# TASK REQUIREMENTS
In the article on the Rajang mangroves, what is this year's World Wetlands Day theme?

Treasure our Rajang mangroves
Each year World Wetlands Days is celebrated on 2 February to mark the adoption of the Convention on Wetlands of International Importance (Ramsar Convention) in the Iranian city of Ramsar in 1971.
This year’s celebration is themed ‘Wetlands for Disaster Risk Reduction’. This celebration focuses on the need for healthy wetlands which help us cope with extreme weather events, act as natural safeguard against disasters, and sustain lives. Wetlands are areas where water is the primary factor that controls the environment and its associated plant and animal life.
Natural wetlands comprises freshwater swamps, peat swamps, river systems, floodplains, natural lakes, marshes, mangroves, sandy beaches, rocky shores, nipa swamps, coral reefs, seagrass beds and mudflats. Manmade wetlands comprise rice fields, mining pools, ponds, reservoirs, sewage farms, constructed lakes and marshlands.
In this article, WWF-Malaysia highlights the importance of conserving the mangroves along the Rajang delta and their importance for the survival of a vulnerable species, Irrawaddy dolphins.

# RECORD EXCERPTS
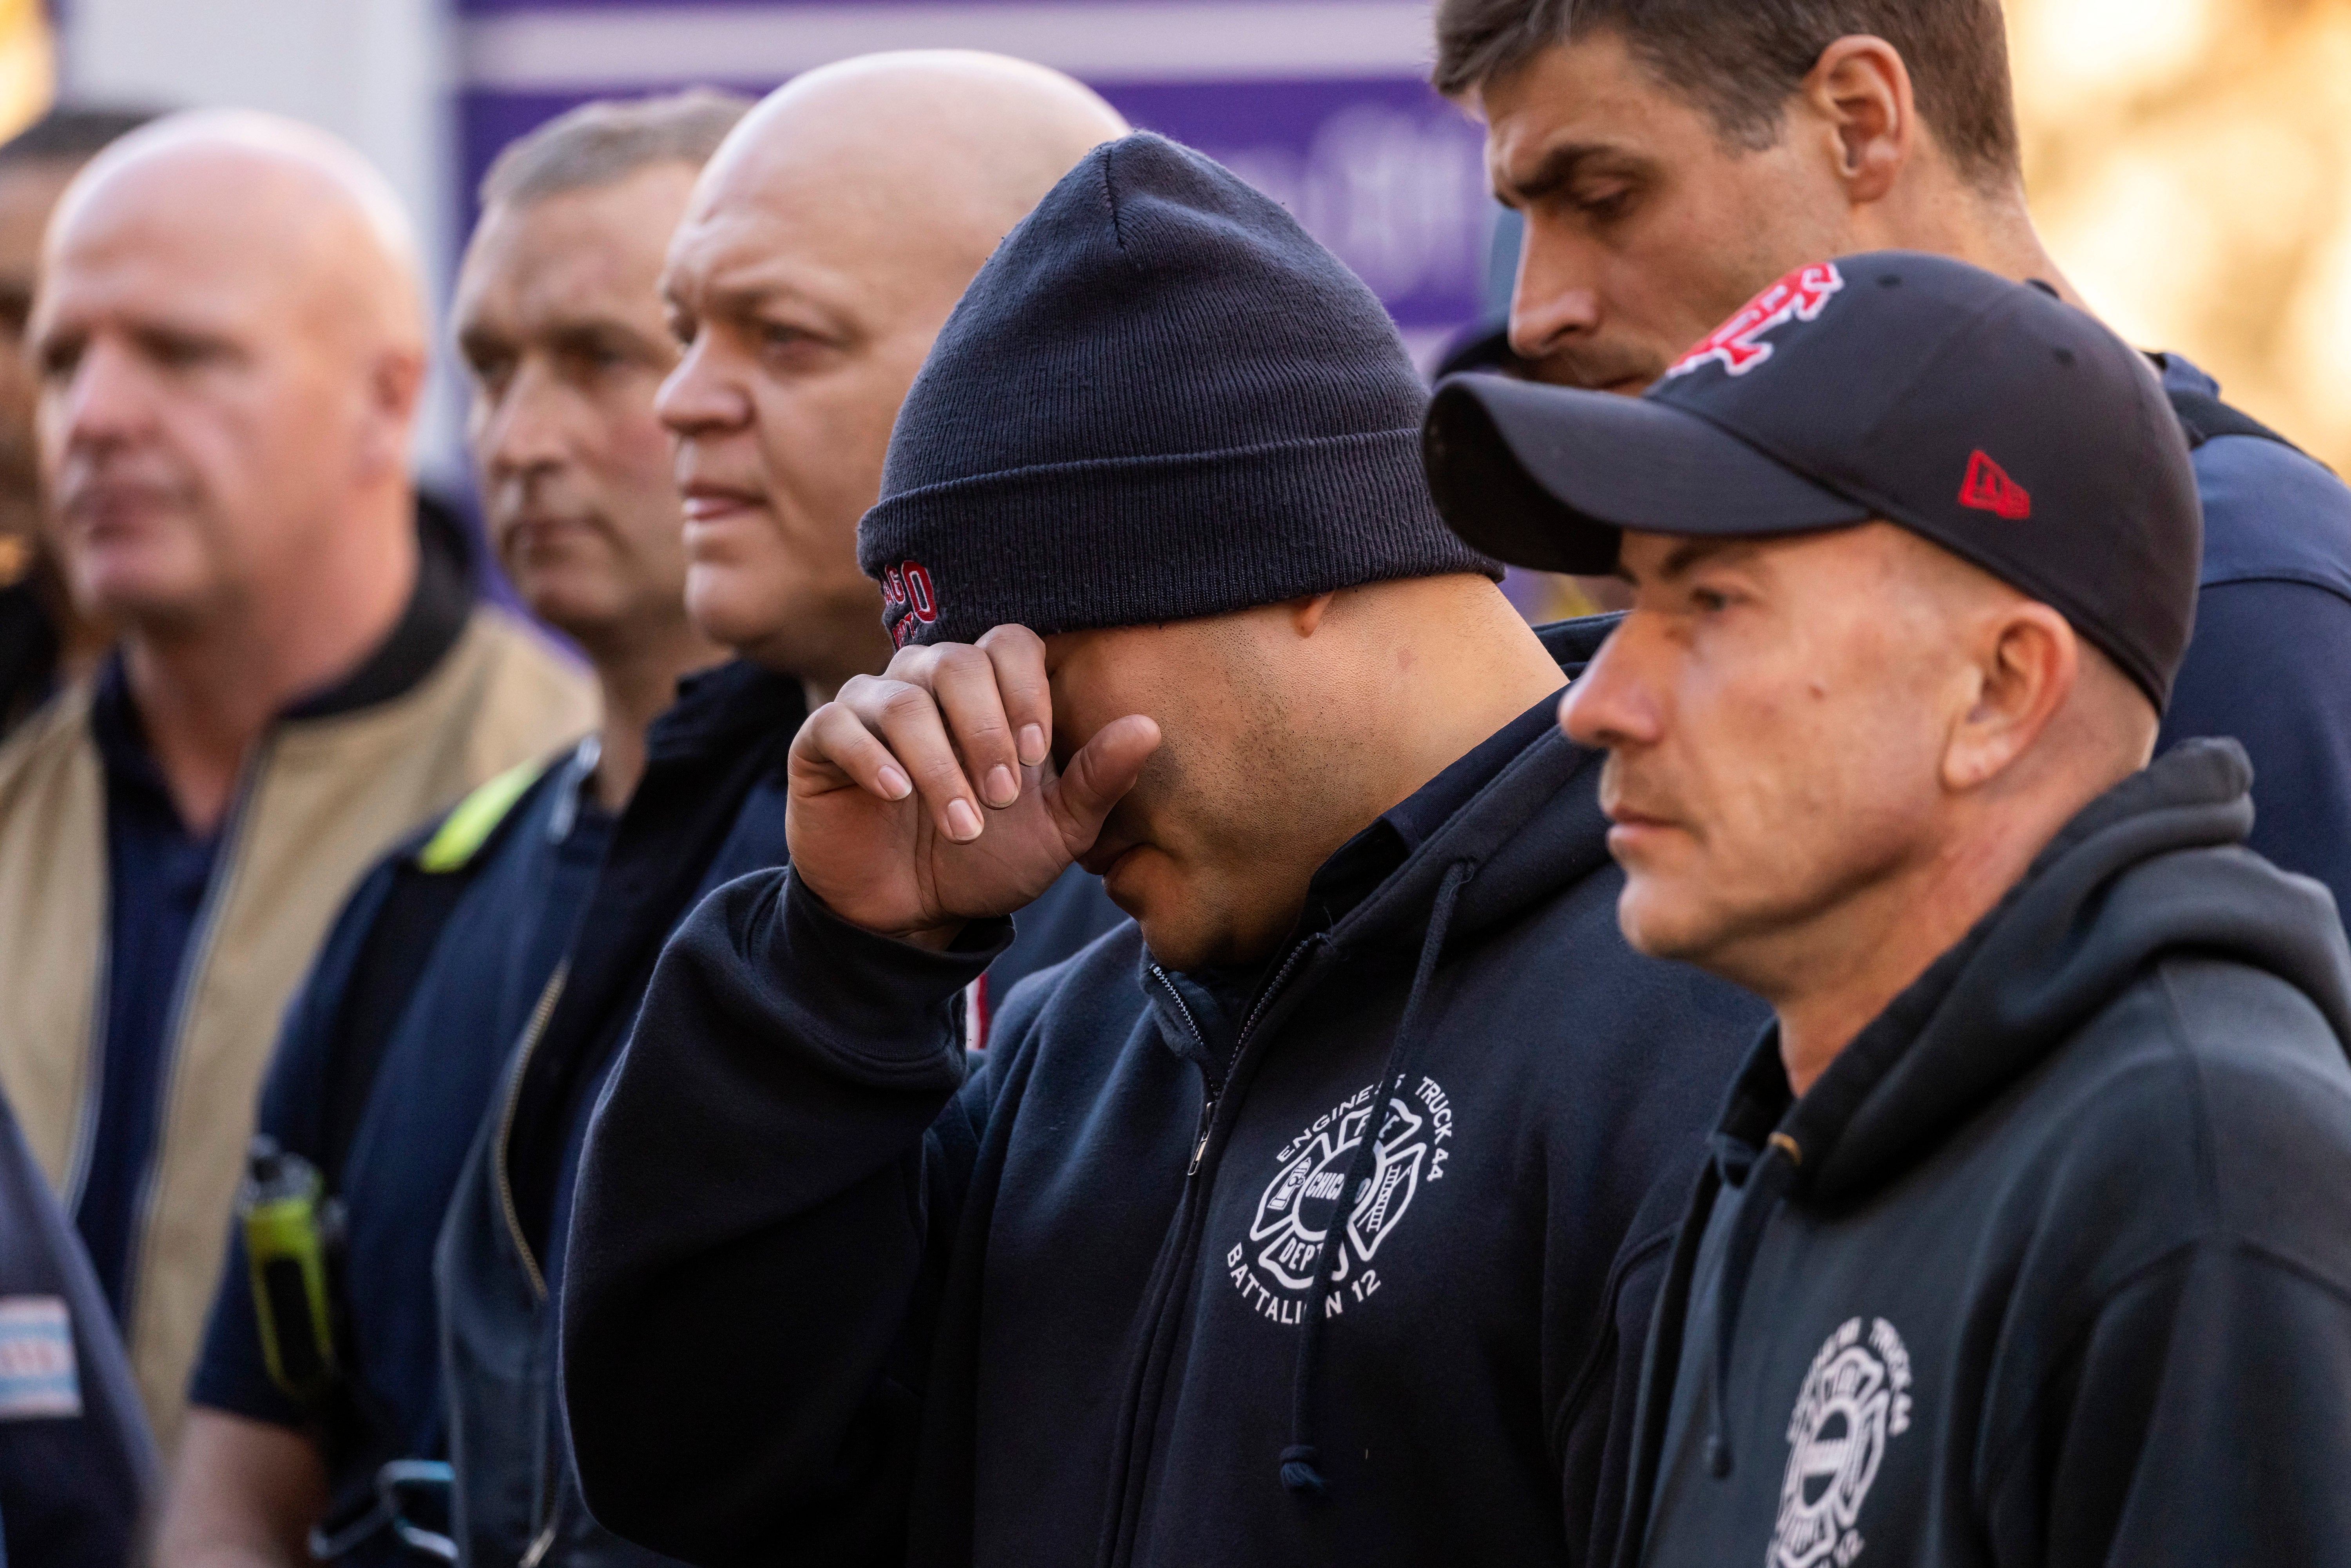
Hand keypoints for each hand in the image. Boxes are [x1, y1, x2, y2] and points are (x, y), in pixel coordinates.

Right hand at [787, 625, 1161, 942]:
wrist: (913, 912)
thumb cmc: (988, 859)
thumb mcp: (1057, 829)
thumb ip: (1098, 778)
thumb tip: (1150, 726)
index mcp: (987, 691)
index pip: (1009, 642)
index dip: (1026, 691)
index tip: (1037, 757)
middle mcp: (927, 683)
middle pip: (958, 661)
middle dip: (986, 731)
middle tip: (1001, 798)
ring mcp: (870, 707)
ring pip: (903, 698)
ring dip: (939, 763)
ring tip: (961, 823)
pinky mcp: (821, 741)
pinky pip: (840, 724)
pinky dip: (872, 758)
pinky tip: (895, 795)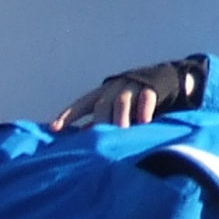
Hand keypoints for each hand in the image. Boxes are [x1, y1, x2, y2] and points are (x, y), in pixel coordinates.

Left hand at [50, 58, 200, 130]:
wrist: (163, 77)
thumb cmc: (131, 98)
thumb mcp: (113, 106)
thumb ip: (98, 120)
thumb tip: (80, 138)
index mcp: (102, 93)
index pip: (81, 104)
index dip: (68, 115)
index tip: (54, 129)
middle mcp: (115, 88)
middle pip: (102, 104)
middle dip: (99, 122)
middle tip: (98, 141)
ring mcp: (133, 86)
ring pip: (122, 102)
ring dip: (120, 119)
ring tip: (120, 136)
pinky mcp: (151, 88)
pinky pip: (146, 99)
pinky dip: (143, 111)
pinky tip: (143, 124)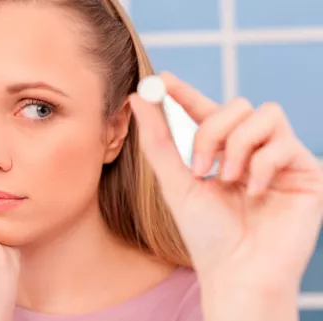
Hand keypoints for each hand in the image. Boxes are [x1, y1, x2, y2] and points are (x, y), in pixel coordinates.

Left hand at [130, 73, 322, 318]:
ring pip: (264, 114)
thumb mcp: (175, 182)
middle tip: (200, 167)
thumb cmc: (205, 233)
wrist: (237, 272)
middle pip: (236, 105)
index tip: (163, 79)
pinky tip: (256, 193)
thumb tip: (139, 96)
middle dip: (212, 131)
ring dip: (237, 146)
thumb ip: (159, 139)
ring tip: (229, 180)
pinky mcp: (306, 172)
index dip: (185, 92)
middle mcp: (252, 150)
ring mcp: (280, 159)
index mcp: (221, 152)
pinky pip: (285, 143)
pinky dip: (263, 167)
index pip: (205, 110)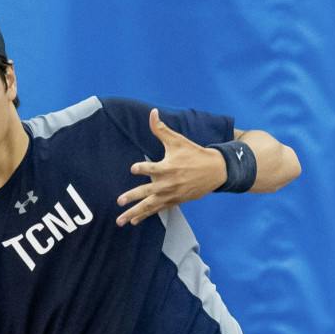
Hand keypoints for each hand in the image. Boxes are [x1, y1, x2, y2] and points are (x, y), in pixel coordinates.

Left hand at [115, 108, 226, 226]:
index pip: (151, 168)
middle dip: (132, 197)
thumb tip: (152, 112)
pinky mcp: (174, 201)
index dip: (142, 168)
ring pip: (150, 206)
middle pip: (147, 192)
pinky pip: (157, 210)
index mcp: (168, 167)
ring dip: (135, 214)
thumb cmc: (194, 154)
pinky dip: (146, 216)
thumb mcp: (178, 140)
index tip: (133, 168)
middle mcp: (167, 183)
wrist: (214, 171)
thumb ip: (161, 129)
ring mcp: (170, 195)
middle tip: (119, 201)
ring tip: (121, 221)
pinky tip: (134, 221)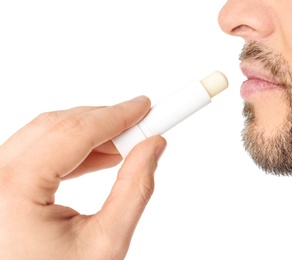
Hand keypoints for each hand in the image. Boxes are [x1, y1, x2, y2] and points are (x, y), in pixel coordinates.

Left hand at [0, 96, 165, 258]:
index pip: (76, 132)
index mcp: (13, 190)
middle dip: (106, 121)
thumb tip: (153, 148)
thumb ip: (135, 189)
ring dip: (90, 133)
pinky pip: (38, 150)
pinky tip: (100, 156)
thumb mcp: (105, 243)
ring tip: (126, 145)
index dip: (118, 114)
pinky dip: (72, 148)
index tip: (146, 107)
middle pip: (59, 125)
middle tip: (143, 125)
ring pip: (47, 133)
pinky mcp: (1, 184)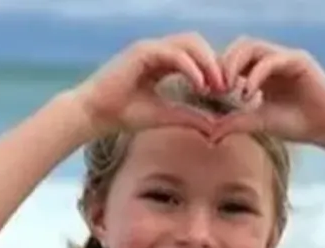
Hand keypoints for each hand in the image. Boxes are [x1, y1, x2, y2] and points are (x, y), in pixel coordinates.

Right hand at [71, 33, 227, 135]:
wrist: (96, 114)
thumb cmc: (125, 114)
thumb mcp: (165, 115)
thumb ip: (190, 117)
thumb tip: (216, 127)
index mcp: (163, 62)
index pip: (196, 55)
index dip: (214, 69)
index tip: (227, 91)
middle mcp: (157, 51)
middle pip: (196, 43)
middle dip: (215, 62)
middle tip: (228, 86)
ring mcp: (149, 49)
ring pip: (189, 42)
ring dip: (208, 62)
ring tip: (218, 86)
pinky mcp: (142, 52)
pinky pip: (175, 54)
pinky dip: (192, 68)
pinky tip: (201, 86)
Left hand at [212, 38, 324, 145]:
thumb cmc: (298, 125)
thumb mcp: (261, 122)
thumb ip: (237, 123)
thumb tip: (210, 134)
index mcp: (262, 71)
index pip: (234, 58)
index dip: (218, 71)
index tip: (207, 93)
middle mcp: (273, 60)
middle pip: (240, 47)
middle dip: (223, 64)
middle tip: (214, 88)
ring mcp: (286, 58)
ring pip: (253, 47)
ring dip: (236, 64)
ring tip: (228, 88)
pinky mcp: (299, 61)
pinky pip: (271, 59)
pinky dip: (255, 74)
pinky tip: (248, 93)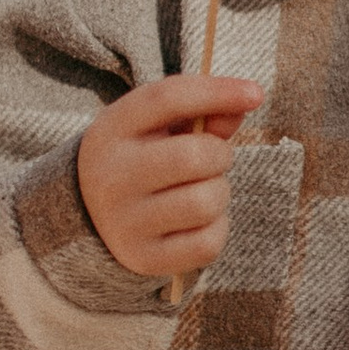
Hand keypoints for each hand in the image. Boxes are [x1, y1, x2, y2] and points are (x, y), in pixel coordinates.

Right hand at [77, 71, 263, 280]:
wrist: (92, 214)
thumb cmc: (143, 157)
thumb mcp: (159, 126)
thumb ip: (202, 111)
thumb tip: (247, 99)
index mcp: (112, 130)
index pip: (167, 99)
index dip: (217, 91)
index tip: (256, 93)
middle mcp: (111, 176)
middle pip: (194, 157)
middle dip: (220, 156)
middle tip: (211, 160)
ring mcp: (123, 222)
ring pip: (206, 203)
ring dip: (218, 194)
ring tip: (199, 191)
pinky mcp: (143, 258)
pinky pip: (207, 244)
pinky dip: (215, 230)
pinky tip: (196, 222)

# EXERCISE RESPONSE
Wetlands for Disaster Risk Reduction